Piano piano non ho più avuto paura di andare nel suo ufficio, anzi, spesso facevo capolino solo per scambiare due chiacchiere, nient’altro. Non ricordo frasi memorabili o grandi riflessioni, abbiamo però vissuto tanti momenti insieme. Ricordo quando andammo in giornata a Camposanpiero, vicino a Padova: partenza alle 6 di mattina per essere puntuali alle 11 a ritirare un premio speciale alla carriera; arrivai in macchina sotto casa sua alle 5.55, era già lì ad aspettarmi.

Con il passare del tempo mi sono resa conto di quanto scavasse in me il suo essere un esempio. Innanzitutto, di etica lavorativa: Cesare ha continuato a venire puntuale nella sua Ares fino alla fine, per seguire la rivista, per stare nel suo ufficio, per lavorare. Anche nell’ultimo mese in cui è stato a letto, ha voluto che gli facessi leggere le bozze. Il 16 dicembre gli ho portato il numero di Natale fresco di stampa, l’ultimo che ha visto stampato, e ha voluto che gli raccontassi quali erano i pezzi del numero di gennaio.

Se posso scegliere un sostantivo che ha caratterizzato Cesare e che per me è stato di grande ispirazione è curiosità. In questi pochi anni in cui ho avuto il privilegio di conoscerlo, di lavorarci insieme, mi ha lasciato un segno dentro vedere con quanta curiosità si è messo alla prova con mondi che potevano sembragli preclusi, come quello della tecnologia e dei social: dalle dirette Facebook ai suoi appuntamenti con la poesia ogni 13 del mese, dallo smartphone (ne ha cambiati vari in questi anni, e si è sempre messo di buona lena a imparare a usarli) alle applicazioni – quanto tempo perso sull’app dello Spid –, dai social ai programmi per impaginare. Osservare un uomo che a 85 si mette in discussione con entusiasmo a usare i social, per dirne una, è stata per me la scuola di vita tra le più vivide.

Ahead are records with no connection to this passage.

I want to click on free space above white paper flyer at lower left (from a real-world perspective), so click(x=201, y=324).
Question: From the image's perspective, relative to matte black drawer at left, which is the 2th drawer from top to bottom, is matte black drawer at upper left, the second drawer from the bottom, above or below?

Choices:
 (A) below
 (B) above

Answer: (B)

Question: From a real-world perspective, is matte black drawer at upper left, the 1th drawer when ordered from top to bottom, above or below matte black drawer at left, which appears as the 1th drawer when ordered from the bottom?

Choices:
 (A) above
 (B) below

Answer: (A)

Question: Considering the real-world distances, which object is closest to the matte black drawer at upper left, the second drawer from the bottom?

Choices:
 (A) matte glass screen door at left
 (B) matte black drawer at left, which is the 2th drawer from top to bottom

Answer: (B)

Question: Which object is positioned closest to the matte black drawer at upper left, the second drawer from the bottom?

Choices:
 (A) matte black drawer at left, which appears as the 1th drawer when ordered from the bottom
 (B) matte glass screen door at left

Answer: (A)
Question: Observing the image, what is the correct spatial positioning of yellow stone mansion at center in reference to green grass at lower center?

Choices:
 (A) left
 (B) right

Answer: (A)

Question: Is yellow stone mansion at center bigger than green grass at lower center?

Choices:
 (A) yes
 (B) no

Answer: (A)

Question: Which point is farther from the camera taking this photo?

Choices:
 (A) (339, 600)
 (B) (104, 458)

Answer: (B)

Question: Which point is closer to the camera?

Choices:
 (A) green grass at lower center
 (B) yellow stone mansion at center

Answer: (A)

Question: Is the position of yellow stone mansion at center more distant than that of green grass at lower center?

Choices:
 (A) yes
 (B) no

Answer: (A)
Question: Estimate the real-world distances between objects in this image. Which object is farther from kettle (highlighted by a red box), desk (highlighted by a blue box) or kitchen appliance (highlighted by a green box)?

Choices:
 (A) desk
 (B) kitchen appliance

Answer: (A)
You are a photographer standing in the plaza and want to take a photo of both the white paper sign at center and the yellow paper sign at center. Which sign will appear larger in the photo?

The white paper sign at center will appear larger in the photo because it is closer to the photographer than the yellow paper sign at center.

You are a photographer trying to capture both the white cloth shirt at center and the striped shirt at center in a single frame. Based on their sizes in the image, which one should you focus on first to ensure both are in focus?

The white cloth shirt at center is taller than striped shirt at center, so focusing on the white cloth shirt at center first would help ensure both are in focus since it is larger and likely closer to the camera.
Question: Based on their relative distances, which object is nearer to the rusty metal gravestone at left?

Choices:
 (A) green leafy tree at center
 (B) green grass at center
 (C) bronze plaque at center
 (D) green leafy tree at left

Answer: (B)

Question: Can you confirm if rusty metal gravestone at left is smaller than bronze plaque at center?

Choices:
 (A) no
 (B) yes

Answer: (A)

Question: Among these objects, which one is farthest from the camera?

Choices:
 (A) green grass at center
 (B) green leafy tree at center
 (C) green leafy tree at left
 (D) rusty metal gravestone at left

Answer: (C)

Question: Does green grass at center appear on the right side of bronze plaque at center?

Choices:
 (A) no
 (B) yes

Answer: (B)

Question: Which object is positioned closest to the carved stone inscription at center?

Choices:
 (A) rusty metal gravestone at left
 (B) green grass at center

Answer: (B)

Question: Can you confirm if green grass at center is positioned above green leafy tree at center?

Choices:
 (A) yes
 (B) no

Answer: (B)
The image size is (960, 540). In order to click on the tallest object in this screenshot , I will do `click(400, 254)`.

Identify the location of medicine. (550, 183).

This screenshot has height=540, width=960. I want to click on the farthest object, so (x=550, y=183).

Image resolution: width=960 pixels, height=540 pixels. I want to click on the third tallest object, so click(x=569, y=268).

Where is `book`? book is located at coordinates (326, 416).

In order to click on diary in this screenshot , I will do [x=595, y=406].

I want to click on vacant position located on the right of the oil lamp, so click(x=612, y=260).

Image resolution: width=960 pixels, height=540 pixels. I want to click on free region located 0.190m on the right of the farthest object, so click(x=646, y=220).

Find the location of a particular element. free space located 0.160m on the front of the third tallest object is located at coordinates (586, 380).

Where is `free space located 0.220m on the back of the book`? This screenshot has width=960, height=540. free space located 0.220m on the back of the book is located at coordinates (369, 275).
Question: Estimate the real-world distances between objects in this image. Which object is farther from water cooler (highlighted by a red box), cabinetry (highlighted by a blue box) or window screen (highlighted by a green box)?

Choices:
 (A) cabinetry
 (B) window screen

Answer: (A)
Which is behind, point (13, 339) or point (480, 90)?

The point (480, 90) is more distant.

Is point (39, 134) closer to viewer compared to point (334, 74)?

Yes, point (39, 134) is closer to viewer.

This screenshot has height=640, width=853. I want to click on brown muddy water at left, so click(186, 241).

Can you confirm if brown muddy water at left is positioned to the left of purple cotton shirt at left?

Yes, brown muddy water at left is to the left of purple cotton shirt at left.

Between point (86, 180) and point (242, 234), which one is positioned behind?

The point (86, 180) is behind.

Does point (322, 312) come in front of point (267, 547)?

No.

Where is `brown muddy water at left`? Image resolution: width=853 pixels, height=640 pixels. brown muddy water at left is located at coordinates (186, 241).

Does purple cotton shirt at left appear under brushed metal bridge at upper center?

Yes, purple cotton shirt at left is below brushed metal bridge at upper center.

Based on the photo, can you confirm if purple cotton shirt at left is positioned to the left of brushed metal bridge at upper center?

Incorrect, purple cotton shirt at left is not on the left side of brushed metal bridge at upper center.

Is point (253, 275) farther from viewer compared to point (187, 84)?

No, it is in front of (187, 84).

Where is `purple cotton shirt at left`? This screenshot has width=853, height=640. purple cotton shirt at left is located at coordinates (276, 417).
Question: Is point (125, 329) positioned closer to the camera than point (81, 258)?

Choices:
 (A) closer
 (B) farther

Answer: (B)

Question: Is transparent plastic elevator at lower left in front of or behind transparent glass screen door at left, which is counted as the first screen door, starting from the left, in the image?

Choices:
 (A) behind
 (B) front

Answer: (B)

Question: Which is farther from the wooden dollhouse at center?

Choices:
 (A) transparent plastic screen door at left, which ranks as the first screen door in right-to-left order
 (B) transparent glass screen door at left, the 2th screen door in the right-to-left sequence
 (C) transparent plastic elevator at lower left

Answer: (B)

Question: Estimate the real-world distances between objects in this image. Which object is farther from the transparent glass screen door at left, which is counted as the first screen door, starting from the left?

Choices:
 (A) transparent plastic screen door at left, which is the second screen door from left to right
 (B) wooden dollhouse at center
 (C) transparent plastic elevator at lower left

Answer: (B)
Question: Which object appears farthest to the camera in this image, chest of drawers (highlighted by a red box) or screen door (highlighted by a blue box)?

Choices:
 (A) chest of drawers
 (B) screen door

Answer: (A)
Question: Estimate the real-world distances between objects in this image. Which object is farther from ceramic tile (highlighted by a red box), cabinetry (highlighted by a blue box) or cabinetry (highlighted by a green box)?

Così come è stata una scuola di cristianesimo nel modo più puro e semplice vedere come ha affrontato la malattia e l’ultimo mese, a letto, spossato, come si è preparto al “grande salto” come ha detto lui in modo così preciso. Cesare è stato un maestro perché ha saputo essere d’esempio nella vita e sul lavoro, per i suoi coetanei così come per quella ragazza con poche idee confuse, nata cinquantasei anni dopo di lui che un giorno si è presentata alla porta delle Edizioni Ares.

Alla fine, il nostro rapporto si era trasformato da semplicemente lavorativo a filiale, forse come tra un nonno e una nipote, mi azzarderei a dire. Fino all’ultimo si è sempre mostrato interessato ai miei problemi e alle mie fatiche, anche extralavorative. Anche questa delicata, ma ferma attenzione per la vita personale, affettiva, che tu avessi cento, sessanta, trenta o due anni è sempre stato un suo tratto distintivo. Una volta ho assisto a un esilarante scambio di battute tra lui e mia nipote di quattro anni, uno spasso. L’età per lui non è mai stata un ostacolo all’instaurazione di un rapporto, anche di pochi minuti.

A fine ottobre scorso sono andata a New York. Il giorno prima di partire Cesare è passato da me per farmi gli auguri di buon viaggio, mi ha detto due cose: «Mi raccomando, scrivi un reportage da New York e soprattutto torna con la data del matrimonio». Sono tornata in ufficio a inizio novembre, sono andata dritta filata nella sua stanza dove lui mi ha accolto con il suo solito «E quindi?»: gli ho detto che mi sposavo, lui si è commosso, e io anche.